## Texte fourni
==================================================

Sur trois hivers, Catherine Destivelle vient à bout de sa trilogie avec la classique de l’Eiger en 1992, la Walker aux Grandes Jorasses en 1993 et la directe Bonatti au Cervin en 1994; un bel exploit.
En 2000 et 2001, Patrick Berhault entreprend la traversée des Alpes du Triglav à la Méditerrannée, déplacements à pied ou en vélo. Le mauvais perturbe ses projets en automne, et en compagnie de Philippe Magnin, il doit faire des aller et retours entre les trois grandes faces nord pour finalement arriver à les gravir, encordé, aux dates suivantes : Les Grandes Jorasses par la voie Desmaison les 24 et 25 Octobre, Le Cervin par la voie Schmid le 29 novembre et finalement l’Eiger par la classique les 4 et 5 Décembre. Pour Berhault, il eut été inconcevable de passer à côté de ces faces…
Après le « cumul » de Tomo Cesen et l’enchaînement de Christophe Profit en 1987 ( trois faces nord en 42 heures, en hiver, voir plus bas….), l’Histoire de l’alpinisme pouvait se couler une retraite bien méritée. Mais….rien n’est jamais acquis, et la créativité des alpinistes ne pouvait laisser les Alpes vierges de défis. Vient donc le temps de la trilogie des directissimes; Lionel Daudet a ce projet au fond du coeur ( avec une éthique et une approche particulières), mais il semble logique que cette idée de gravir les trois grandes faces nord par leurs voies directes, en un hiver, ait titillé les neurones de nombreux autres grimpeurs. Parmi eux, Stéphane Benoist et Jérôme Thinières qui gravissent Rolling Stones à la Walker du 9 au 13 janvier 2002, pendant que « Dod » est en solo dans Eldorado à la Pointe Whymper. Redescendus de leur ascension, les deux compères rejoignent Zermatt pour tenter la directe Cerutti-Gogna au nez de Zmutt. Le 17 Janvier ils sont dans la face mais le temps se dégrade et ils redescendent le 20 alors qu’ils sont déjà trés haut dans la face. Dod venait alors de signer un acte de persévérance insoupçonné en sortant Eldorado dans la tempête….
Depuis 2002…c’est le calme plat au monde de la trilogie !
La Trilogie des Directissimes en enchainement
Les années 1980 sont les années de la vitesse : Des étoiles filantes traversent l’histoire de l’alpinisme, elles ont pour nom Boivin, Berhault, Edlinger, Profit, Escoffier, Ghersen, Grison, Lacroix, Sebahi, Marsigny, et j’en oublie.
Répétant les grandes classiques, seuls ou encordés, ces grimpeurs pressés pulvérisent les horaires des faces mythiques des Alpes, utilisant parfois les nouveaux moyens de transports comme le deltaplane ou le parapente pour relier un sommet à l’autre, mais aussi parfois l’hélicoptère.

==================================================

## Données répertoriées
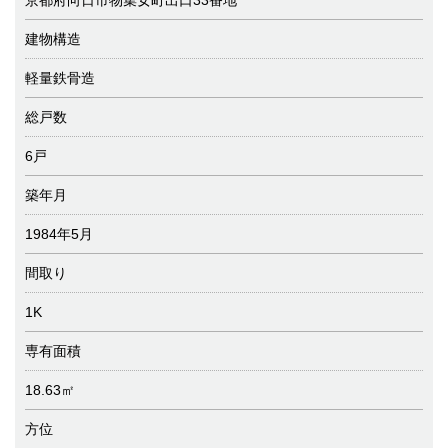
建物構造
軽量鉄骨造
総戸数
6戸
築年月
1984年5月
間取り
1K
専有面積
18.63㎡
方位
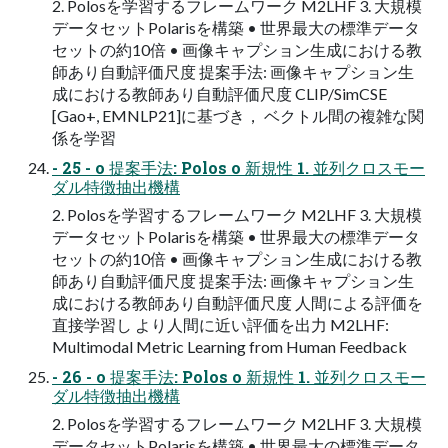
2. Polosを学習するフレームワーク M2LHF 3. ⼤規模
データセットPolarisを構築 • 世界最⼤の標準データ
セットの約10倍 • 画像キャプション⽣成における教
師あり⾃動評価尺度 提案⼿法: 画像キャプション⽣
成における教師あり⾃動評価尺度 CLIP/SimCSE
[Gao+, EMNLP21]に基づき， ベクトル間の複雑な関
係を学習
- 25 - o 提案⼿法: Polos o 新規性 1. 並列クロスモー
ダル特徴抽出機構
2. Polosを学習するフレームワーク M2LHF 3. ⼤規模
データセットPolarisを構築 • 世界最⼤の標準データ
セットの約10倍 • 画像キャプション⽣成における教
師あり⾃動評価尺度 提案⼿法: 画像キャプション⽣
成における教師あり⾃動評価尺度 人間による評価を
直接学習し より人間に近い評価を出力 M2LHF:
Multimodal Metric Learning from Human Feedback
- 26 - o 提案⼿法: Polos o 新規性 1. 並列クロスモー
ダル特徴抽出機構
2. Polosを学習するフレームワーク M2LHF 3. ⼤規模
データセットPolarisを構築 • 世界最⼤の標準データ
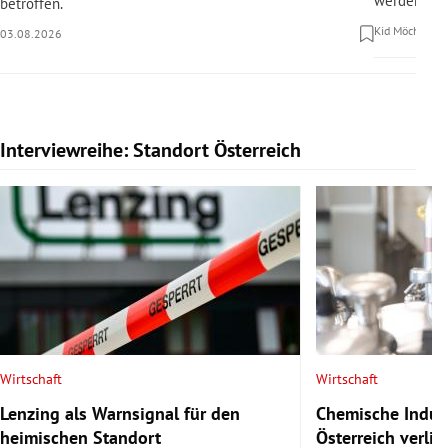
werden.
betroffen.
Kid Möchel
30
03.08.2026
Interviewreihe: Standort Österreich
Slide 1 von 20
Wirtschaft
Wirtschaft
Lenzing als Warnsignal für den
Chemische Indust
heimischen Standort
Österreich verlie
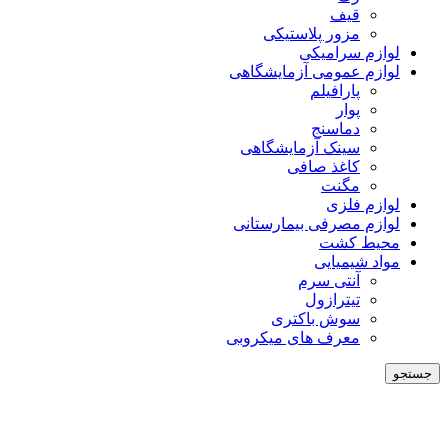
قیف
مزور پلاستیکی
لوازم سرامیکی
لوازم عمومی آزمایشگاهی
پارافیلم
پوار
دماسنج
سینک آزمایشگاهی
کاغذ صافی
مگنت
لوازم فلزی
لوازم مصرفی بیمارستانی
محیط کشت
مواد شیمیایی
آنتی سرم
تیترازول
سوش باکتری
معرف های میکروبی
جستجو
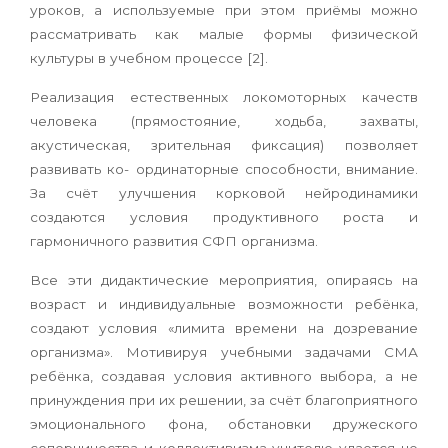
уроков, а используемые при этом приёмы можно
рассматривать как малые формы физической
культуры в учебном процессе [2].
Реализация естественных локомоторных качеств
человека (прямостояние, ходьба, захваты,
акустическая, зрительная фиксация) позволяет
развивать ко- ординаторные способности, внимание.
За счёт улучшения корковой нейродинамики
создаются условия продуктивного роста и
гармоничного развития СФП организма.
Все эти дидактические мероприятия, опираясь на
возраст и индивидуальные возможности ребёнка,
создают условия «лимита времени на дозревание
организма». Мотивируя учебными задачами СМА
ребёнка, создавая условия активного выбора, а не
принуждения при их решении, за счёт благоприятного
эмоционального фона, обстановки дружеского
соперничества и коллективизма учителю удается не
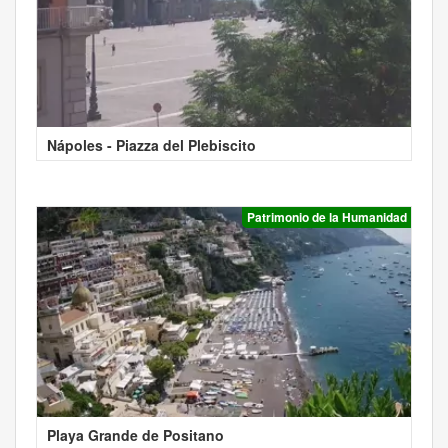
Nápoles - Piazza del Plebiscito
Patrimonio de la Humanidad
Playa Grande de Positano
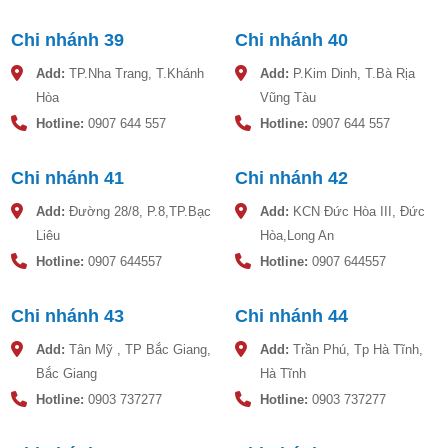
Khuyến mãi đặc biệt khi mua trọn bộ sản phẩm TADT
Chi nhánh 39
Chi nhánh 40
Add:
TP.Nha Trang, T.Khánh
Add:
P.Kim Dinh, T.Bà Rịa
Lưu ý khi lắp đặt bồn nước nhựa 10000L Đại Thành
Hòa
Vũng Tàu
- B
ồn nước nhựa Đại Thành 10.000 lít
khi lắp đặt phải được
Hotline:
0907 644 557
Hotline:
0907 644 557
đặt trên một mặt phẳng cố định.
- Hạn chế các tác động, va chạm cơ học trong quá trình lắp
Chi nhánh 41
Chi nhánh 42
đặt, vận chuyển và sử dụng.
Add:
Đường 28/8, P.8,TP.Bạc
Add:
KCN Đức Hòa III, Đức
Liêu
Hòa,Long An
Hotline:
0907 644557
Hotline:
0907 644557
Chi nhánh 43
Chi nhánh 44
Add:
Tân Mỹ , TP Bắc Giang,
Add:
Trần Phú, Tp Hà Tĩnh,
Bắc Giang
Hà Tĩnh
Bảo trì bảo dưỡng bồn nước nhựa Đại Thành 10000L
Hotline:
0903 737277
Hotline:
0903 737277
- Tùy điều kiện nguồn nước sử dụng mà tiến hành bảo trì -
bảo dưỡng sản phẩm, súc rửa lòng trong bồn nước nhựa.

==================================================

## Consignes
- a) Répondez à ces questions d'après le texte sur les faces nord :
(i) En quelle année Catherine Destivelle gravit-elle la directe Bonatti au Cervin ?
(ii) Par quelle voie Patrick Berhault et Philippe Magnin gravissent-ils les Grandes Jorasses ?
(iii) Quels moyens de transport certains grimpeurs des années 1980 utilisent-ils pour relier un sommet à l'autre ?
- b) D'après le texte sur les faces nord, pourquoi Stéphane Benoist et Jérôme Thinières redescendent-ils de la directe Cerutti-Gogna le 20 janvier ?
- c) Reprenez la rédaction du texte sur les faces nord à la suite de sa dernière phrase.

## Réponses
- a)
(i) En 1994.
(ii) Par la voie Desmaison, les 24 et 25 octobre.
(iii) Le deltaplane, le parapente et parfois l'hélicoptère.

- b) Le temps se dégrade pendant leur tentative, commencée le 17 janvier. Ils redescendent donc alors qu'ils sont déjà très haut dans la face.

- c)
Citons les précurseurs Berhault et Edlinger qui atomisent ensemble l’horaire de la voie des Plaques à l’Ailefroide Occidentale ( 1000 m. ED ) en 23 heures d’Ailefroide à Ailefroide (hiver 1980), ce qui en dit long sur leur forme physique et leur maîtrise technique. Patrick Berhault de son côté a déjà sévi dans le massif des Écrins, enchaînant en 1979 deux voies en solitaire au Pic Sans Nom, le pilier Chapoutot et la Georges-Russenberger. Patrick Edlinger récidive l’été 1980 en enchainant la pente centrale du Pelvoux et le couloir Chaud.
Berhault et Boivin s’unissent un peu plus tard pour enchaîner la face sud du Fou et la directe américaine, liaison en deltaplane, en réponse à une boutade lancée dans Alpi-Rando.
Le but de cette chronique n’est pas de faire l’inventaire exhaustif des enchainements de l’histoire de l’alpinisme, il y en a eu bien avant 1980, comme le formidable exploit de Claudio Barbier qui enchaîne cinq voies d’ampleur en solo en 1961 aux Tre Cime di Lavaredo dans les Dolomites. Il y en a eu de nombreux depuis mais il est certain que la décennie 1980-90 voit apparaître une surenchère dans ce domaine.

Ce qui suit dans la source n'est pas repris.